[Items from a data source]
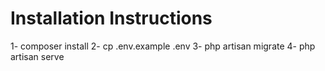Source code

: # Installation Instructions

1- composer install 
2- cp .env.example .env 
3- php artisan migrate
4- php artisan serve
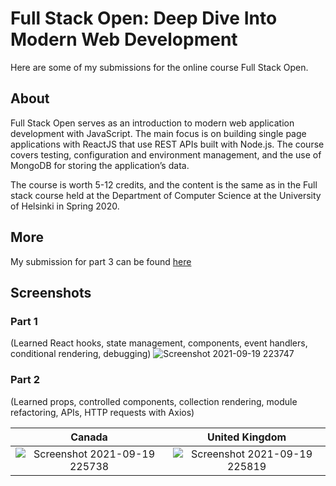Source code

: # Full Stack Open: Deep Dive Into Modern Web Development
Here are some of my submissions for the online course Full Stack Open.

## About
Full Stack Open serves as an introduction to modern web application development with JavaScript. The main focus is on building single page applications with ReactJS that use REST APIs built with Node.js. The course covers testing, configuration and environment management, and the use of MongoDB for storing the application’s data.

The course is worth 5-12 credits, and the content is the same as in the Full stack course held at the Department of Computer Science at the University of Helsinki in Spring 2020.

## More
My submission for part 3 can be found [here](https://github.com/freeman-jiang/FSO-part-3)

## Screenshots
### Part 1
(Learned React hooks, state management, components, event handlers, conditional rendering, debugging)
![Screenshot 2021-09-19 223747](https://user-images.githubusercontent.com/56516912/133952766-1957806a-01bf-42bc-9455-0e0b9ed05933.png)


### Part 2
(Learned props, controlled components, collection rendering, module refactoring, APIs, HTTP requests with Axios)

Canada          |  United Kingdom
:-------------------------:|:-------------------------:
![Screenshot 2021-09-19 225738](https://user-images.githubusercontent.com/56516912/133953204-4b47e862-c403-4434-8457-da64aea32dbb.png)  | ![Screenshot 2021-09-19 225819](https://user-images.githubusercontent.com/56516912/133953202-978fcdcb-aef2-4a9e-a2bc-066aaf807764.png)



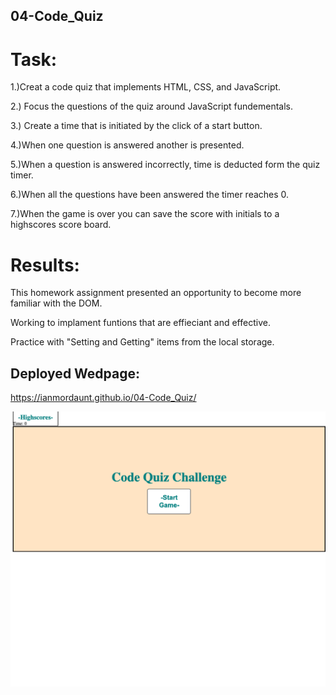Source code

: ## 04-Code_Quiz

# Task:
1.)Creat a code quiz that implements HTML, CSS, and JavaScript.

2.) Focus the questions of the quiz around JavaScript fundementals.

3.) Create a time that is initiated by the click of a start button.

4.)When one question is answered another is presented.

5.)When a question is answered incorrectly, time is deducted form the quiz timer.

6.)When all the questions have been answered the timer reaches 0.

7.)When the game is over you can save the score with initials to a highscores score board.

# Results:
This homework assignment presented an opportunity to become more familiar with the DOM.

Working to implament funtions that are effieciant and effective. 

Practice with "Setting and Getting" items from the local storage.



## Deployed Wedpage:

https://ianmordaunt.github.io/04-Code_Quiz/

![Alt text](https://github.com/IanMordaunt/04-Code_Quiz/blob/main/assets/Code%20Quiz.png)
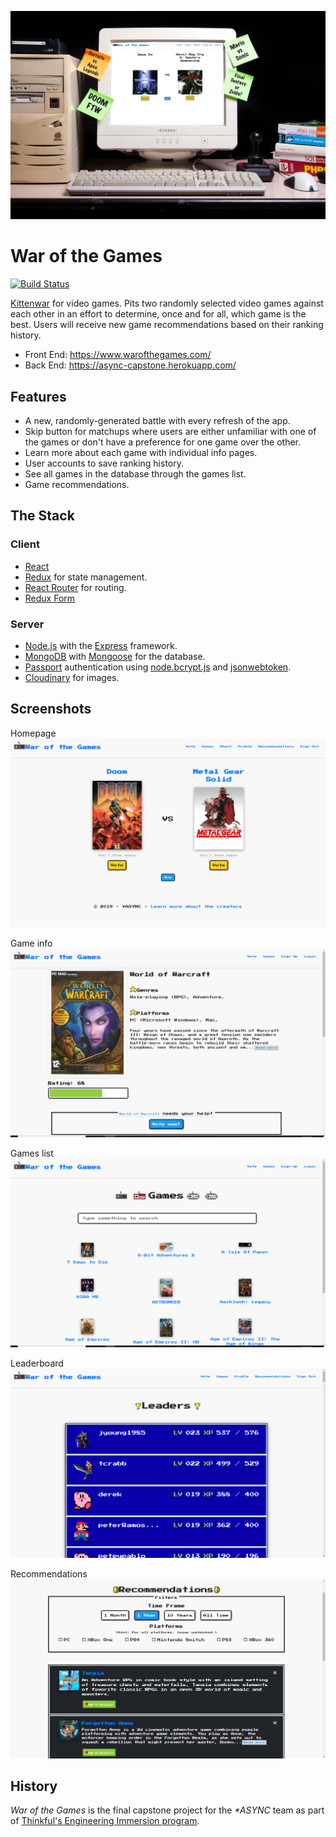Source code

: ![War of the Games on an old PC monitor](./wotg-mock.jpg)

# War of the Games

[![Build Status](https://travis-ci.org/thinkful-ei27/war-of-the-games.svg?branch=dev)](https://travis-ci.org/thinkful-ei27/war-of-the-games)

[Kittenwar](http://www.kittenwar.com/) for video games. Pits two randomly selected video games against each other in an effort to determine, once and for all, which game is the best. Users will receive new game recommendations based on their ranking history.

- Front End: https://www.warofthegames.com/
- Back End: https://async-capstone.herokuapp.com/

## Features

- A new, randomly-generated battle with every refresh of the app.
- Skip button for matchups where users are either unfamiliar with one of the games or don't have a preference for one game over the other.
- Learn more about each game with individual info pages.
- User accounts to save ranking history.
- See all games in the database through the games list.
- Game recommendations.

## The Stack

### Client

- [React](https://reactjs.org/)
- [Redux](https://redux.js.org/) for state management.
- [React Router](https://reacttraining.com/react-router/) for routing.
- [Redux Form](https://redux-form.com/)

### Server

- [Node.js](https://nodejs.org/en/) with the [Express](https://expressjs.com/) framework.
- [MongoDB](https://www.mongodb.com/) with [Mongoose](https://mongoosejs.com/) for the database.
- [Passport](http://www.passportjs.org/) authentication using [node.bcrypt.js](https://github.com/kelektiv/node.bcrypt.js/) and [jsonwebtoken](https://github.com/auth0/node-jsonwebtoken).
- [Cloudinary](https://cloudinary.com/) for images.

## Screenshots

Homepage
![A screenshot of the War of the Games homepage](./presentation/wotg-home.jpg)

Game info
![A screenshot of the game info page](./presentation/wotg-game-info.jpg)

Games list
![A screenshot of the games list page](./presentation/wotg-games.jpg)

Leaderboard
![A screenshot of the leaderboard page](./presentation/wotg-leaderboard.jpg)

Recommendations
![A screenshot of the recommendations page](./presentation/wotg-recommendations.jpg)

## History

_War of the Games_ is the final capstone project for the _\*ASYNC_ team as part of [Thinkful's Engineering Immersion program](https://www.thinkful.com/bootcamp/web-development/full-time/).
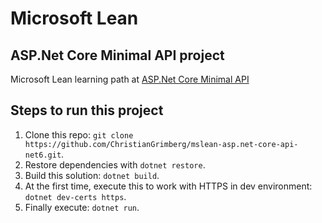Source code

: # Microsoft Lean

## ASP.Net Core Minimal API project

Microsoft Lean learning path at [ASP.Net Core Minimal API](https://docs.microsoft.com/es-mx/learn/paths/aspnet-core-minimal-api/)

## Steps to run this project

1. Clone this repo: `git clone https://github.com/ChristianGrimberg/mslean-asp.net-core-api-net6.git`.
1. Restore dependencies with `dotnet restore`.
1. Build this solution: `dotnet build`.
1. At the first time, execute this to work with HTTPS in dev environment: `dotnet dev-certs https`.
1. Finally execute: `dotnet run`.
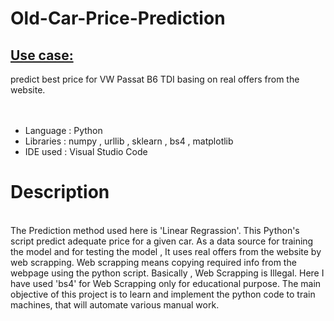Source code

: # Old-Car-Price-Prediction


<h2><u>Use case:</u></h2>
predict best price for VW Passat B6 TDI basing on real offers from the website.
<br>
<br>
<br>

<ul>
  <li>Language	:   Python</li>
  <li>Libraries : 	numpy , urllib , sklearn , bs4 , matplotlib</li>
  <li>IDE used  : 	Visual Studio Code</li>
</ul>

<h1>Description</h1>
<br>
The Prediction method used here is 'Linear Regrassion'. This Python's script predict adequate price for a given car. As a data source for training the model and for testing the model , It uses real offers from the website by web scrapping. Web scrapping means copying required info from the webpage using the python script.
Basically , Web Scrapping is Illegal. Here I have used 'bs4' for Web Scrapping only for educational purpose. The main objective of this project is to learn and implement the python code to train machines, that will automate various manual work.



















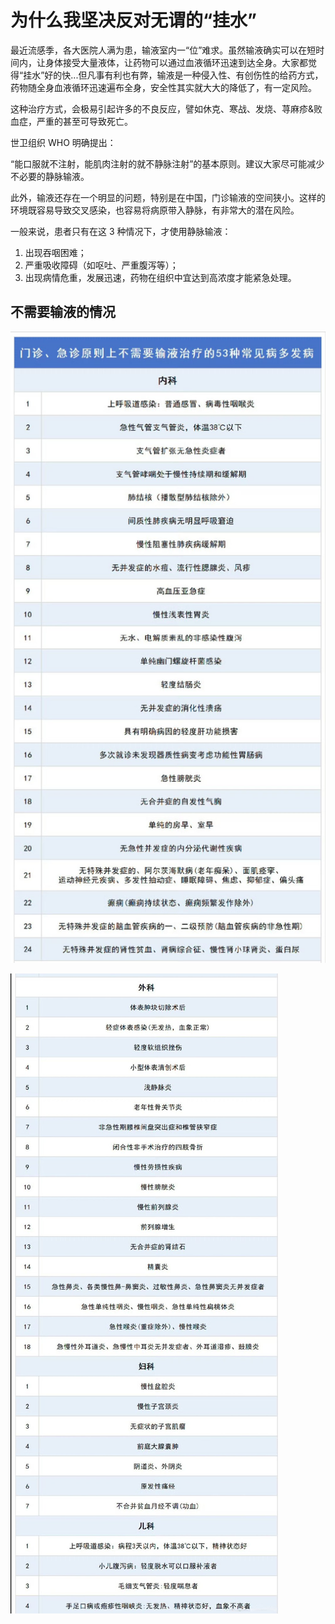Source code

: # 为什么我坚决反对无谓的“挂水”

最近流感季，各大医院人满为患，输液室内一“位”难求。虽然输液确实可以在短时间内，让身体接受大量液体，让药物可以通过血液循环迅速到达全身。大家都觉得“挂水”好的快...但凡事有利也有弊，输液是一种侵入性、有创伤性的给药方式，药物随全身血液循环迅速遍布全身，安全性其实就大大的降低了，有一定风险。

这种治疗方式，会极易引起许多的不良反应，譬如休克、寒战、发烧、荨麻疹&败血症，严重的甚至可导致死亡。

世卫组织 WHO 明确提出：

“能口服就不注射，能肌肉注射的就不静脉注射”的基本原则。建议大家尽可能减少不必要的静脉输液。

此外，输液还存在一个明显的问题，特别是在中国，门诊输液的空间狭小。这样的环境既容易导致交叉感染，也容易将病原带入静脉，有非常大的潜在风险。

一般来说，患者只有在这 3 种情况下，才使用静脉输液：

1. 出现吞咽困难；
2. 严重吸收障碍（如呕吐、严重腹泻等）；
3. 出现病情危重，发展迅速，药物在组织中宜达到高浓度才能紧急处理。

## 不需要输液的情况

![不需要输液的情况 -1](/pics/19_1.png)

![不需要输液的情况 -2](/pics/19_2.png)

[Try it] Give back each entry exactly as it appears, with no pictures.

[Answer box]
Source code

: # Installation Instructions

1- composer install 
2- cp .env.example .env 
3- php artisan migrate
4- php artisan serve
Source code

: # Full Stack Open: Deep Dive Into Modern Web Development
Here are some of my submissions for the online course Full Stack Open.

## About
Full Stack Open serves as an introduction to modern web application development with JavaScript. The main focus is on building single page applications with ReactJS that use REST APIs built with Node.js. The course covers testing, configuration and environment management, and the use of MongoDB for storing the application’s data.

The course is worth 5-12 credits, and the content is the same as in the Full stack course held at the Department of Computer Science at the University of Helsinki in Spring 2020.

## More
My submission for part 3 can be found [here](https://github.com/freeman-jiang/FSO-part-3)

## Screenshots
### Part 1
(Learned React hooks, state management, components, event handlers, conditional rendering, debugging)
![Screenshot 2021-09-19 223747](https://user-images.githubusercontent.com/56516912/133952766-1957806a-01bf-42bc-9455-0e0b9ed05933.png)


### Part 2
(Learned props, controlled components, collection rendering, module refactoring, APIs, HTTP requests with Axios)

Canada          |  United Kingdom
:-------------------------:|:-------------------------:
![Screenshot 2021-09-19 225738](https://user-images.githubusercontent.com/56516912/133953204-4b47e862-c403-4434-8457-da64aea32dbb.png)  | ![Screenshot 2021-09-19 225819](https://user-images.githubusercontent.com/56516912/133953202-978fcdcb-aef2-4a9e-a2bc-066aaf807764.png)



Source code

: ## 04-Code_Quiz

# Task:
1.)Creat a code quiz that implements HTML, CSS, and JavaScript.

2.) Focus the questions of the quiz around JavaScript fundementals.

3.) Create a time that is initiated by the click of a start button.

4.)When one question is answered another is presented.

5.)When a question is answered incorrectly, time is deducted form the quiz timer.

6.)When all the questions have been answered the timer reaches 0.

7.)When the game is over you can save the score with initials to a highscores score board.

# Results:
This homework assignment presented an opportunity to become more familiar with the DOM.

Working to implament funtions that are effieciant and effective. 

Practice with "Setting and Getting" items from the local storage.



## Deployed Wedpage:

https://ianmordaunt.github.io/04-Code_Quiz/

![Alt text](https://github.com/IanMordaunt/04-Code_Quiz/blob/main/assets/Code%20Quiz.png)
Source code

: ![War of the Games on an old PC monitor](./wotg-mock.jpg)

# War of the Games

[![Build Status](https://travis-ci.org/thinkful-ei27/war-of-the-games.svg?branch=dev)](https://travis-ci.org/thinkful-ei27/war-of-the-games)

[Kittenwar](http://www.kittenwar.com/) for video games. Pits two randomly selected video games against each other in an effort to determine, once and for all, which game is the best. Users will receive new game recommendations based on their ranking history.

- Front End: https://www.warofthegames.com/
- Back End: https://async-capstone.herokuapp.com/

## Features

- A new, randomly-generated battle with every refresh of the app.
- Skip button for matchups where users are either unfamiliar with one of the games or don't have a preference for one game over the other.
- Learn more about each game with individual info pages.
- User accounts to save ranking history.
- See all games in the database through the games list.
- Game recommendations.

## The Stack

### Client

- [React](https://reactjs.org/)
- [Redux](https://redux.js.org/) for state management.
- [React Router](https://reacttraining.com/react-router/) for routing.
- [Redux Form](https://redux-form.com/)

### Server

- [Node.js](https://nodejs.org/en/) with the [Express](https://expressjs.com/) framework.
- [MongoDB](https://www.mongodb.com/) with [Mongoose](https://mongoosejs.com/) for the database.
- [Passport](http://www.passportjs.org/) authentication using [node.bcrypt.js](https://github.com/kelektiv/node.bcrypt.js/) and [jsonwebtoken](https://github.com/auth0/node-jsonwebtoken).
- [Cloudinary](https://cloudinary.com/) for images.

## Screenshots

Homepage
![A screenshot of the War of the Games homepage](./presentation/wotg-home.jpg)

Game info
![A screenshot of the game info page](./presentation/wotg-game-info.jpg)

Games list
![A screenshot of the games list page](./presentation/wotg-games.jpg)

Leaderboard
![A screenshot of the leaderboard page](./presentation/wotg-leaderboard.jpg)

Recommendations
![A screenshot of the recommendations page](./presentation/wotg-recommendations.jpg)

## History

_War of the Games_ is the final capstone project for the _\*ASYNC_ team as part of [Thinkful's Engineering Immersion program](https://www.thinkful.com/bootcamp/web-development/full-time/).
Source code

: # Microsoft Lean

## ASP.Net Core Minimal API project

Microsoft Lean learning path at [ASP.Net Core Minimal API](https://docs.microsoft.com/es-mx/learn/paths/aspnet-core-minimal-api/)

## Steps to run this project

1. Clone this repo: `git clone https://github.com/ChristianGrimberg/mslean-asp.net-core-api-net6.git`.
1. Restore dependencies with `dotnet restore`.
1. Build this solution: `dotnet build`.
1. At the first time, execute this to work with HTTPS in dev environment: `dotnet dev-certs https`.
1. Finally execute: `dotnet run`.
Source code

: # Old-Car-Price-Prediction


<h2><u>Use case:</u></h2>
predict best price for VW Passat B6 TDI basing on real offers from the website.
<br>
<br>
<br>

<ul>
  <li>Language	:   Python</li>
  <li>Libraries : 	numpy , urllib , sklearn , bs4 , matplotlib</li>
  <li>IDE used  : 	Visual Studio Code</li>
</ul>

<h1>Description</h1>
<br>
The Prediction method used here is 'Linear Regrassion'. This Python's script predict adequate price for a given car. As a data source for training the model and for testing the model , It uses real offers from the website by web scrapping. Web scrapping means copying required info from the webpage using the python script.
Basically , Web Scrapping is Illegal. Here I have used 'bs4' for Web Scrapping only for educational purpose. The main objective of this project is to learn and implement the python code to train machines, that will automate various manual work.



















Source code

: # 为什么我坚决反对无谓的“挂水”

最近流感季，各大医院人满为患，输液室内一“位”难求。虽然输液确实可以在短时间内，让身体接受大量液体，让药物可以通过血液循环迅速到达全身。大家都觉得“挂水”好的快...但凡事有利也有弊，输液是一种侵入性、有创伤性的给药方式，药物随全身血液循环迅速遍布全身，安全性其实就大大的降低了，有一定风险。

这种治疗方式，会极易引起许多的不良反应，譬如休克、寒战、发烧、荨麻疹&败血症，严重的甚至可导致死亡。

世卫组织 WHO 明确提出：

“能口服就不注射，能肌肉注射的就不静脉注射”的基本原则。建议大家尽可能减少不必要的静脉输液。

此外，输液还存在一个明显的问题，特别是在中国，门诊输液的空间狭小。这样的环境既容易导致交叉感染，也容易将病原带入静脉，有非常大的潜在风险。

一般来说，患者只有在这 3 种情况下，才使用静脉输液：

1. 出现吞咽困难；
2. 严重吸收障碍（如呕吐、严重腹泻等）；
3. 出现病情危重，发展迅速，药物在组织中宜达到高浓度才能紧急处理。

## 不需要输液的情况

![不需要输液的情况 -1](/pics/19_1.png)

![不需要输液的情况 -2](/pics/19_2.png)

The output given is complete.